Exercise requirements
In the operator times text, how long does a single mouse click take in the model?

Estimated Operator Times

  • Keystroke determined by typing speed

0.28 s average typist (40 wpm)
0.08 s best typist (155 wpm)
1.20 s worst typist

  • Button press or release

0.1 s highly practiced, no need to acquire button

  • Pointing determined by Fitts's Law

T = a + b log(d/s + 1) = a + b ID
0.8 + 0.1 ID [Card 1978]
0.1 + 0.4 ID [Epps 1986]
-0.1 + 0.2 ID [MacKenzie 1990, mouse selection]
0.14 + 0.25 ID [MacKenzie 1990, mouse dragging]
OR
T ~ 1.1 s for all pointing tasks

  • Drawing determined by steering law
The operator times can be estimated in various ways. **Keystroke** time can be approximated by typing speed. Second, if we use only an average estimate for K, we're ignoring the 10x individual differences in typing speed. **Button** press time is approximately 100 milliseconds. Mouse buttons are faster than keystrokes because there are far fewer mouse buttons to choose from (reducing the user's reaction time) and they're right under the user's fingers (eliminating lateral movement time), so mouse buttons should be faster to press. Note that a mouse click is a press and a release, so it costs 0.2 seconds in this model. **Pointing** time can be modelled by Fitts's Law, but now we'll actually need numerical parameters for it. Empirically, you get a better fit to measurements if the index of difficulty is log(D/S+1); but even then, differences in pointing devices and methods of measurement have produced wide variations in the parameters (some of them seen here). There's even a measurable difference between a relaxed hand (no mouse buttons pressed) and a tense hand (dragging). Also, using Fitts's Law depends on keeping detailed track of the location of the mouse pointer in the model, and the positions of targets on the screen. An abstract model like the keystroke level model dispenses with these details and just assumes that Tp ~ 1.1s for all pointing tasks. If your design alternatives require more detailed modeling, however, you would want to use Fitts's Law more carefully. **Drawing** time, likewise, can be modeled by the steering law: T = a + b (D/S).

Estimated Operator Times

  • Homing estimated by measurement

0.4 s (between keyboard and mouse)

Extracted information
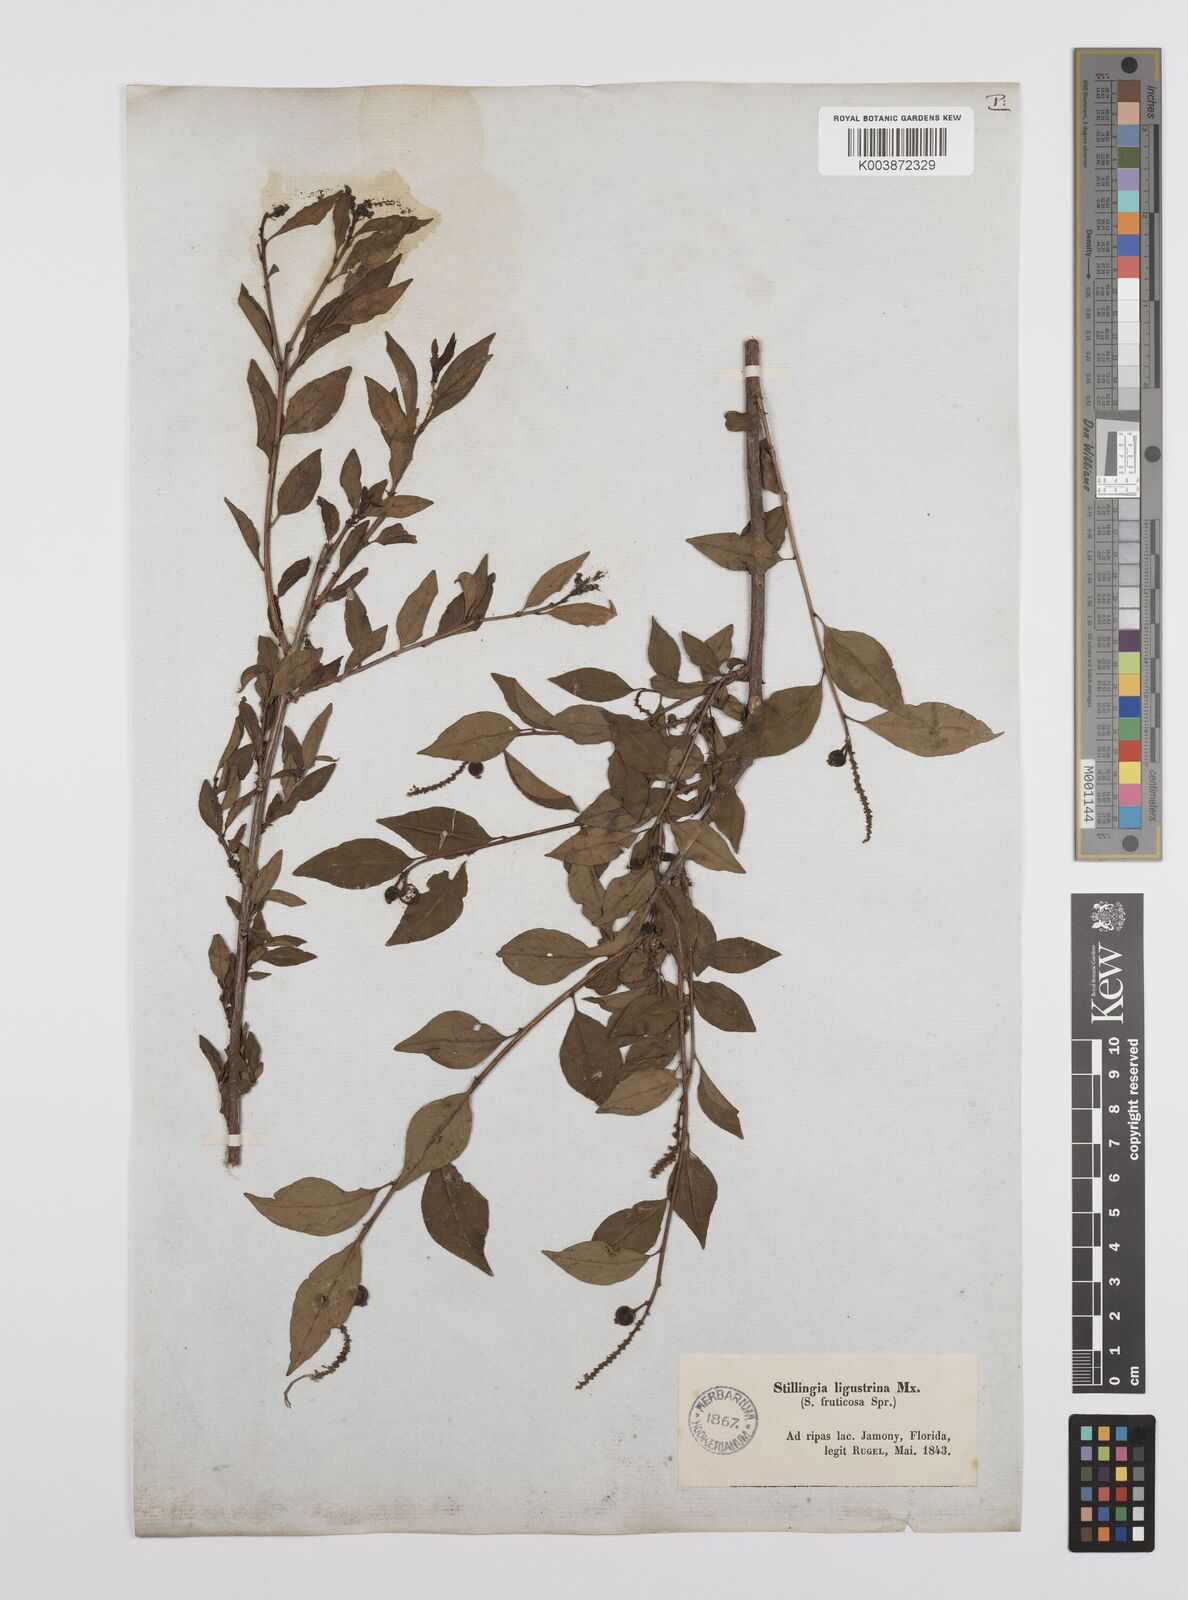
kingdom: Plantae
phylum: Tracheophyta
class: Magnoliopsida
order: Malpighiales
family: Euphorbiaceae
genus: Ditrysinia
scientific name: Ditrysinia fruticosa
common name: Gulf sebastian-bush
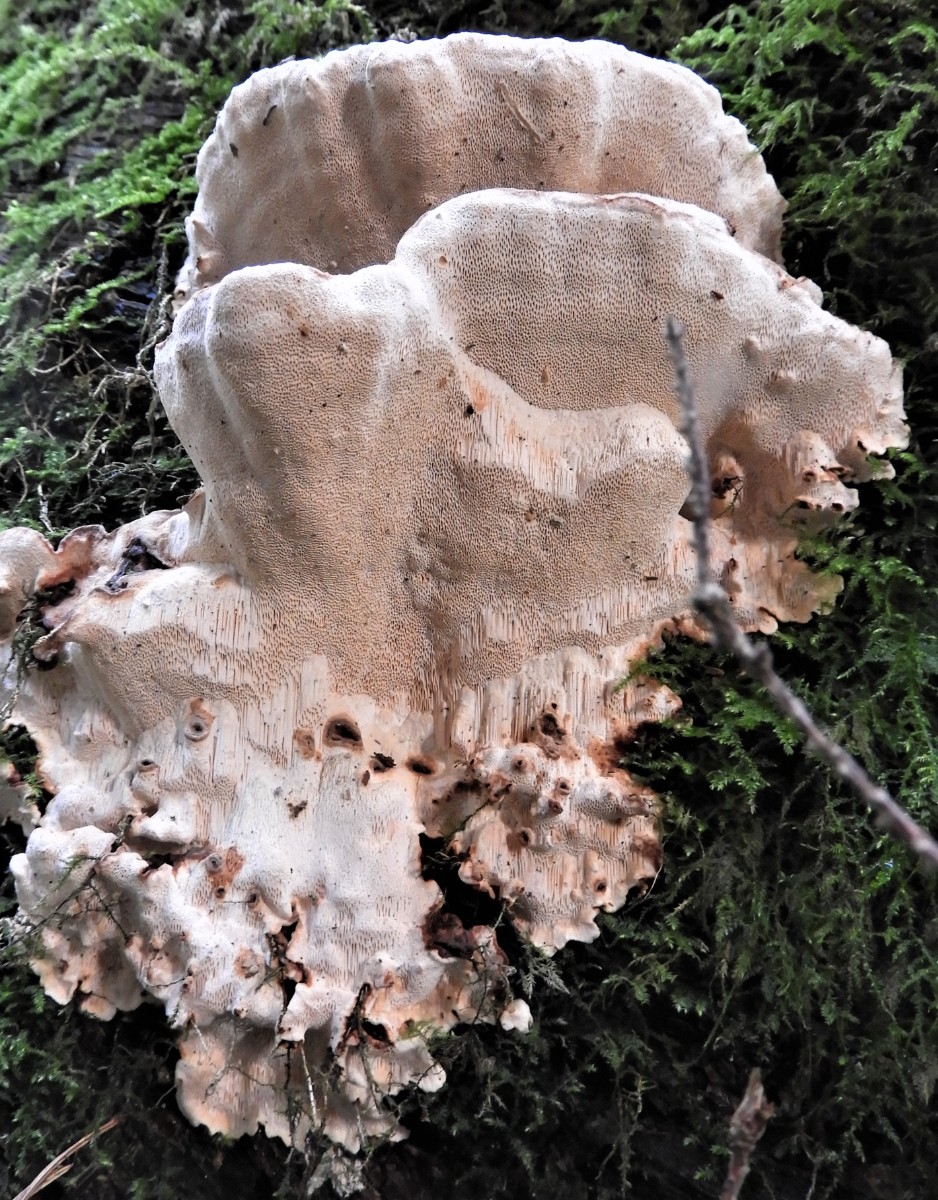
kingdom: Fungi
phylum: Basidiomycota
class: Agaricomycetes
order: Russulales
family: Bondarzewiaceae
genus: Heterobasidion
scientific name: Heterobasidion annosum
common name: almindelig rodfordærver
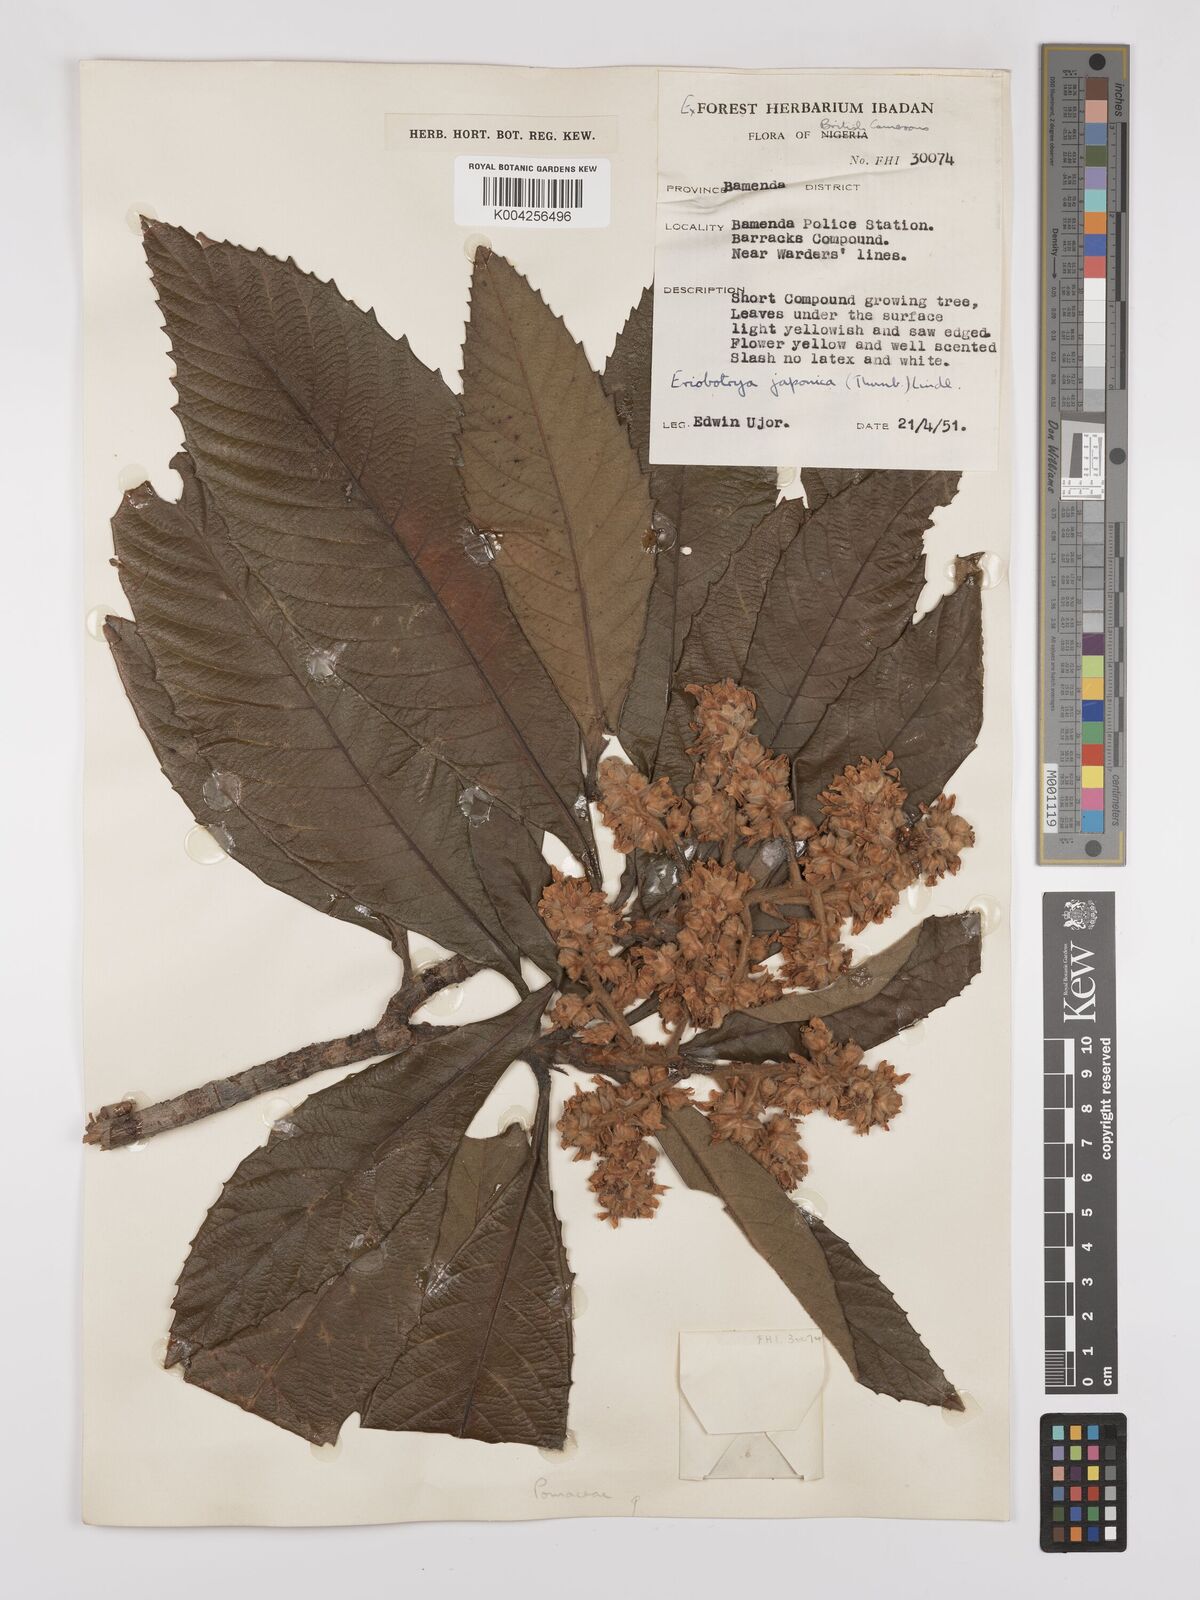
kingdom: Plantae
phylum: Tracheophyta
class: Magnoliopsida
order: Rosales
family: Rosaceae
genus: Rhaphiolepis
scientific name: Rhaphiolepis bibas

Exercise solution
0.2 seconds, because a click is a press and a release.